Race across Germany – Extremradtour durch Deutschland mit 2 TWinlern

Als Individuum starten und als Team ankommen so lautet das Motto der Extremradveranstaltung von Dieter Göpfert aus Wiesentheid. Die Tour ist am Freitag 30.5.14 in Aachen gestartet. In Aachen wurden die Fahrer noch am Vorabend von Frau Eschweiler Bezirksbürgermeisterin im Rathaus empfangen. Der richtige Rahmen für so eine außergewöhnliche Radtour durch Deutschland.

 
Deutschland trifft sich in Aachen. Jürgen Schweighöfer, Zellingen; Bernd Lehmann, Waren/Müritz; Joachim Vogel, Böblingen; Carsten Schleth, Neckarsulm; Manfred Büttner, Postbauer-Heng; Gerhard Liebel, Leinburg.
Die sechs außergwöhnlichen Radsportler starteten dann am Freitag morgen um 6 Uhr. Auf der Menuekarte stehen: 750 km gespickt mit 6800 Höhenmeter. Noch nicht genug, auch unter 35 Stunden soll dieser Ritt durch Deutschland maximal dauern. Das bedeutet, auch die Nacht wird durch geradelt.
 
Grenzen verbinden und überwinden… Die erste Hälfte geht durch Westdeutschland und die zweite Hälfte durch Ostdeutschland. In der Nacht wurde im Werratal der ostdeutsche Teil erreicht.
 
Ein Begleitfahrzeug kommt vom Veranstalter Göpfert Agentur UG. In diesem wird unter anderem die Verpflegung mit geführt. Bei so einer extremen Radtour verbraucht man ca. 18.000 Kalorien. Bei schlechten Wetterbedingungen noch mehr. Doch die sechs hatten richtig Glück mit dem Wetter. Tagsüber blauer Himmel und nachts bei frischen 6 Grad.
 
Es wurde in Bonn der Rhein überquert. Über den Westerwald (höchster Punkt auf der Strecke) Über Bad Hersfeld ins Werratal. Über die Höhen von Thüringen und Sachsen nach Dresden. Hier würde die Elbe überquert. Weiter ging es über Bautzen in Richtung Görlitz.
 
Am frühen morgen völlig ausgekühlt und müde haben wir von einem Auslieferungsfahrer einer örtlichen Bäckerei eine Tüte voll Brötchen und Brote bekommen. Dies sind die netten Gesten während so einer Abenteuertour durch Deutschland.
 
Aus sechs wurden zwölf. Die Jungs wurden vom Görlitzer Radsportverein vor Görlitz abgeholt und auf den Europamarathon gefahren.
 
Auf der Bühne wurden die Ritter der Landstraße gebührend empfangen und gefeiert.
 
Überglücklich nach 33 Stunden 30 Minuten mit einer Nettofahrzeit von 28 Stunden. Dies bedeutet, man musste in der Stunde knapp 27 Kilometer zurücklegen und das noch mit den Bergen. Auch die Höhenmeter sind natürlich nicht ohne: 6800! Dies bedeutet ja schon fast einmal auf den Mount Everest, sagte und lachte ein Mitfahrer.

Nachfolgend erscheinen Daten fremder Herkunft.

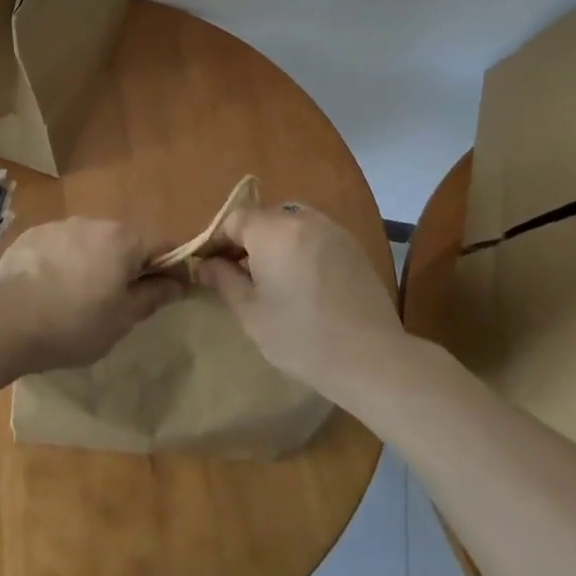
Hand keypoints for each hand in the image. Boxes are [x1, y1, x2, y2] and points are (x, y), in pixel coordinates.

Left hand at [0, 217, 185, 372]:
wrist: (5, 320)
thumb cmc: (74, 323)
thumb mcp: (122, 319)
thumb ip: (153, 296)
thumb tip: (178, 282)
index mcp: (124, 240)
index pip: (164, 245)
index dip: (173, 268)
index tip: (171, 293)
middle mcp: (95, 222)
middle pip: (126, 241)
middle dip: (130, 265)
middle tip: (121, 301)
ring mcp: (61, 225)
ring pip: (91, 242)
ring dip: (96, 262)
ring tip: (80, 297)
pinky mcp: (33, 235)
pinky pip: (61, 246)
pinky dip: (65, 262)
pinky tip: (51, 290)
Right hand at [195, 201, 403, 392]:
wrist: (370, 358)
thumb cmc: (301, 337)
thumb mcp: (251, 313)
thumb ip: (224, 280)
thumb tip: (204, 264)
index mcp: (272, 231)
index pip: (234, 219)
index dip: (216, 240)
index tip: (207, 265)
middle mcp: (302, 219)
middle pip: (263, 218)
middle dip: (245, 240)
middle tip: (236, 273)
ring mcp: (331, 229)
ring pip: (290, 223)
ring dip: (273, 242)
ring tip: (270, 277)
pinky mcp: (351, 245)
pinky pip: (314, 235)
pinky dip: (299, 248)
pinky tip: (301, 280)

Am Nächsten Morgen fuhren Gerhard Liebel und Manfred Büttner von Görlitz aus mit dem Rad ca. 450 km nach Hause, um für ihr Vorhaben „Race arround Germany“ (3300 km, 7000 hm) noch einige Trainingskilometer zu sammeln.

Der Wahnsinn Manni und Gerhard!! Was kommt als nächstes? Ne Weltumrundung?? Wir werden gespannt sein.